001.有体物と無体物「顔真卿(がんしんけい)事件」

千福寺多宝塔碑(宋拓) – 東京国立博物館 著作権
千福寺多宝塔碑(宋拓) – 東京国立博物館

概要

  • 1984年(昭和59年)1月20日:最高裁判決
  • 美術の著作物の原作品(絵画・書などの美術品)の所有権著作権は別もの
  • 顔真卿の書(原作品の現物)を所有する原告Xが、 写真集販売(複製)した被告Yらに、所有権侵害にあたると販売差し止めと廃棄を請求
    • Yは、写真乾板を、Xの前の所有者が撮影許諾した者より(適切に)入手している
    • 上告棄却

所有権と著作権について

  • 美術品の「所有権」とは、その有体物を所有する権利(つまり美術品の現物の所有)であり、無体物である著作物の権利は著作権者が有する(所有権≠著作権)
  • 著作権を有しているとは?
    • 複製等の権利は著作権者が有するものであり、美術品の所有者が制限できるものではない
    • 保護期間経過後の著作物はパブリックドメイン(公有)となる
      • 著作物がパブリックドメインになったとしても、その美術品の所有権は、もちろんそのまま所有者が維持する

美術品の展示をしたい場合

  • 展示権は著作権に属する
    • つまり美術品の所有者の権利ではないので展示したり人に見せたりできない!?
  • 美術品の所有者にも展示の権利は認められている
    • 所有者は原作品を公に展示できる
    • 著作権者の了解がなくても良い
    • さらに美術展の小冊子への掲載(複製)、 オークション用のウェブ掲載(公衆送信)も、美術品の所有者には認められている
  • ただし、街路や公園などの一般公衆(不特定多数が見れる)への公開は著作権者の同意が必要
    • 屋外に恒常的に設置されている美術品は許諾なく写真撮影(複製)が可能
      • 当たり前のように感じるが
    • 販売目的は不可

ウェブディレクターの視点

「顔真卿」って何だ?

「顔真卿事件」は著作権を学ぶ者が最初に触れる事件かなと思います。ここで美術品の所有権と著作権は別ものだという理解を得ます。

そして「顔真卿」ってなんだよと思うわけです。

顔 真卿(がん しんけい、709年景龍3年) – 785年貞元元年))は、代の政治家書家清臣本貫琅邪郡臨沂県。中国史でも屈指の忠臣とされ、また当代随一の学者・芸術家としても知られる。

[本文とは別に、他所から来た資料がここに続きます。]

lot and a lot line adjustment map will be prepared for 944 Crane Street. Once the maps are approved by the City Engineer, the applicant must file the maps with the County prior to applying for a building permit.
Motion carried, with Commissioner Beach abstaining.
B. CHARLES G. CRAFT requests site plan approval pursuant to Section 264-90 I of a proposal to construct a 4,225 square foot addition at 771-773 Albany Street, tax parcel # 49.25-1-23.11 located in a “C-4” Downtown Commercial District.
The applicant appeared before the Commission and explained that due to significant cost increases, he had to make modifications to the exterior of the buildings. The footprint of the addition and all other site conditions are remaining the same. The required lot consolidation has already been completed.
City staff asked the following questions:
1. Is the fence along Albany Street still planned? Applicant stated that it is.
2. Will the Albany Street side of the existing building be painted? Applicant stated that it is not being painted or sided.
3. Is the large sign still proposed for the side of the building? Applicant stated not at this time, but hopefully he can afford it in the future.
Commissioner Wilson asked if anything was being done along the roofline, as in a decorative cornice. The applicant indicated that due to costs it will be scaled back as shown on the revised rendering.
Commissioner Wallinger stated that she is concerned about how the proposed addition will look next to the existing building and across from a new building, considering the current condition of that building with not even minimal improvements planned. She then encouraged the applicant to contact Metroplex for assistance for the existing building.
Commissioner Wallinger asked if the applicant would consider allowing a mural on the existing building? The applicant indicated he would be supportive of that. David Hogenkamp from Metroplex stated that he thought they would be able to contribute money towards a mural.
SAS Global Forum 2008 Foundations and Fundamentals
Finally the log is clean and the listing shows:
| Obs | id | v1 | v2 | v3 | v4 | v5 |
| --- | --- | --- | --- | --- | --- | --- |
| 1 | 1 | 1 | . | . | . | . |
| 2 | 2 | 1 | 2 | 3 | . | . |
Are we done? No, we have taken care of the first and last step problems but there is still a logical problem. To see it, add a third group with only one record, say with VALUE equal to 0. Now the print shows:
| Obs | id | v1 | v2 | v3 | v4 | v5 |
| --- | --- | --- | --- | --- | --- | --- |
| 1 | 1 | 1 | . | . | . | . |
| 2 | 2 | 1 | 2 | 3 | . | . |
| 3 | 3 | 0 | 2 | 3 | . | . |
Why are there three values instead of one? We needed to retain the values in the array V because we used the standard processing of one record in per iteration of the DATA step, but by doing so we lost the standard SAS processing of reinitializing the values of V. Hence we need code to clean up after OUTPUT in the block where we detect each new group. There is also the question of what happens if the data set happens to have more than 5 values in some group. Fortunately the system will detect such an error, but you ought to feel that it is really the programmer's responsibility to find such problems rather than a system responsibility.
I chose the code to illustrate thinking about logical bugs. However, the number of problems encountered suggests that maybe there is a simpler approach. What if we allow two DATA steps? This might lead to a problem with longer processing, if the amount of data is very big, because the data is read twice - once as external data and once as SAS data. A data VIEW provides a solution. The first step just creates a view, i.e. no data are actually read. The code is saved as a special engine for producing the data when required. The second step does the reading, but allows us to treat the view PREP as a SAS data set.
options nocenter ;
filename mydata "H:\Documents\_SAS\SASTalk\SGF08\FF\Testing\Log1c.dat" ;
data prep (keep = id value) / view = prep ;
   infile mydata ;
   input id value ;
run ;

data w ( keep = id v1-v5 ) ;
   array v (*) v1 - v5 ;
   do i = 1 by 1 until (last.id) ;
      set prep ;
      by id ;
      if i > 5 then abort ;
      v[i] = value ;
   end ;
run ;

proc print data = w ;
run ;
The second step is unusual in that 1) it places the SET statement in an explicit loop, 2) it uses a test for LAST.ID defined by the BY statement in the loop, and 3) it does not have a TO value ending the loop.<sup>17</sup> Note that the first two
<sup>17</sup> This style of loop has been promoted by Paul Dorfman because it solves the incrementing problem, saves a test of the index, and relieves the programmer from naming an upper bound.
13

https://ja.wikipedia.org/wiki/%E9%A1%94%E7%9C%9F%E5%8D%BF

どんな書体なのか!気になる!

https://webarchives.tnm.jp/imgsearch/show/C0075231
千福寺多宝塔碑(宋拓) – 東京国立博物館 画像検索

Wikipediaでは力強さと穏やかさとを兼ね備えた独特の楷書がその特徴」とされています。たしかに古文書でよく見るような崩し文字ではなく1300年前の漢字なのに読みやすい。

昨年には特別展が開催され話題にもなっていました。

東京国立博物館 – 展示 日本の考古・特別展(平成館) 特別展「顔真卿 王羲之を超えた名筆」

保護期間が切れた著作物の利用

さて、上記のように顔真卿の書の写真をウェブサイトに掲載しましたが、これって著作権的にOKなんでしょうか?

(以下、私見です。誤り等あればご指摘ください)

  1. まず、大前提として引用OKのルールがあります。引用には様々な要件がありますが今回は割愛。
  2. 次に、この著作物は1300年前のものであり、すでに保護期間は切れており、パブリックドメインになっています。
  3. 「じゃぁ著作物利用OK!」とはならず、この画像は書を撮影した写真であり、写真の著作物ともみなされます。
  4. しかし、上から撮っただけのこの写真には創作性があるのか?著作物と言えるのか・・・という議論が巻き起こってきます。

・・・このようにインターネットにおける著作物利用はとても複雑なことになっています。ウェブディレクターをやってると、この辺に気を付けないと地雷を踏みぬきます。究極は、その写真(画像)提供元の利用規約に従うのが無難となります。

東京国立博物館 – デジタルコンテンツの利用について

著作権を学び始めて強く感じたのは、白黒はっきりする事案はそれほどなく、すべてグレーで、解釈の強弱で判断されるんだなーということです。著作権は生活に密着した権利であり、法的な整合性の優先よりも、実態にあわせて条文は変更され、判例が積み重ねられてきたように思います。なので「著作権判例百選」を読むという企画を始めた次第です。残り99本。